Text shown
────────────────────

I was always under the impression that using the water pan not only stabilized temperatures but also added some moisture to the meat? All it did for me was keep the temps down, not allow my rubs to bite in well and added no moisture to the meat at all, that I could tell. Just giving you as honest and complete of a review as I can. Not trying to "ruffle feathers" or "prove others methods wrong" again, just sharing notes.


----------



## dirtsailor2003 (Jun 1, 2015)

I'm a dry smoker. I've found that there is no reason to have water in the smoker. It doesn't add any more moisture to you product, unless you  are in the habit of over cooking. It may help initially with keeping temps lower ( or lower than you want). And as it evaporates if you are not paying attention your temps can run away. As for what to do with the empty water pan it depends on what you're smoking and the conditions you are smoking in. On a super cold, wet, windy day having the thermal mass that sand add sis helpful. During a warm spring, summer day that thermal mass isn't really needed. As for lighting there is only one way I will do it anymore and that's what is known as a side light method. It will give you the most efficient and longest burn times.


----------



## voodoochile (Jun 2, 2015)

I had the same problem with using a water pan in my Dyna glo offset verticle smoker a couple weeks ago . couldnt get more tha 210 with the water pan in ...... after the meat and water pan was removed when I had finished smoking the temps went as high as 360 within 30 minutes . No question in my mind the water pan holds temps down


----------



## jp61 (Jun 3, 2015)

voodoochile said:


> No question in my mind the water pan holds temps down


That is the main reason for the water pan, to hold temps down (low & slow). Though some people like to smoke at 800°F


----------



## voodoochile (Jun 3, 2015)

no I dont smoke at 800 ................ but 210 is lower and slower than I was interested in ............ 225-250 is what I was looking for on that smoke 

 please tell me ... are you an expert or a smartass ?


----------



## jp61 (Jun 3, 2015)

voodoochile said:


> no I dont smoke at 800 ................ but 210 is lower and slower than I was interested in ............ 225-250 is what I was looking for on that smoke
> 
> please tell me ... are you an expert or a smartass ?


I didn't say you did........ they know who they are and more power to them. Obviously that temp is over exaggerated.

Neither..... sorry you got your feathers ruffled.


----------



## dirtsailor2003 (Jun 3, 2015)

I smoke pizza at 800 degrees. I still don't use a water pan...


----------



## jp61 (Jun 3, 2015)

dirtsailor2003 said:


> I smoke pizza at 800 degrees. I still don't use a water pan...









  neither do I....


----------



## Dunstablegrizzly (Jan 26, 2020)

dirtsailor2003 said:


> I'm a dry smoker. I've found that there is no reason to have water in the smoker. It doesn't add any more moisture to you product, unless you  are in the habit of over cooking. It may help initially with keeping temps lower ( or lower than you want). And as it evaporates if you are not paying attention your temps can run away. As for what to do with the empty water pan it depends on what you're smoking and the conditions you are smoking in. On a super cold, wet, windy day having the thermal mass that sand add sis helpful. During a warm spring, summer day that thermal mass isn't really needed. As for lighting there is only one way I will do it anymore and that's what is known as a side light method. It will give you the most efficient and longest burn times.


Seeing this is an old thread...  whatvis a side light method?


----------

────────────────────

Source data
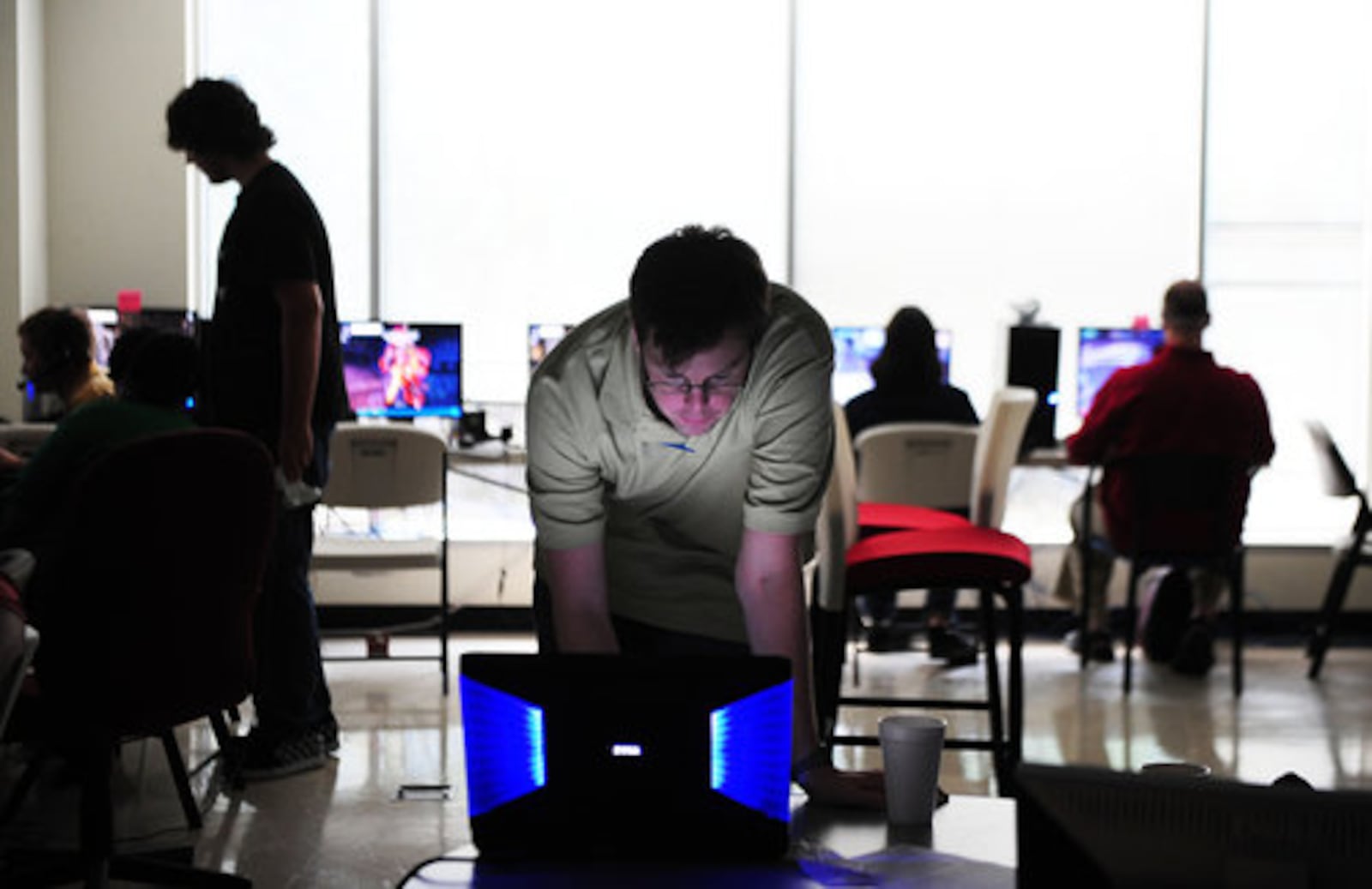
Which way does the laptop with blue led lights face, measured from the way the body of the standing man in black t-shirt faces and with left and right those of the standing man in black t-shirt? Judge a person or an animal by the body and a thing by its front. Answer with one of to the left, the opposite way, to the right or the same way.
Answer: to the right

────────────────────

Problem requirements
Copy the water pan thread from "I didn't say" to "dirtsailor2003 (Jun 3, 2015)", swapping "exaggerated" for "inflated". Work only from the water pan thread.

Written response
I didn't say you did........ they know who they are and more power to them. Obviously that temp is over inflated.

Neither..... sorry you got your feathers ruffled.


----------



## dirtsailor2003 (Jun 3, 2015)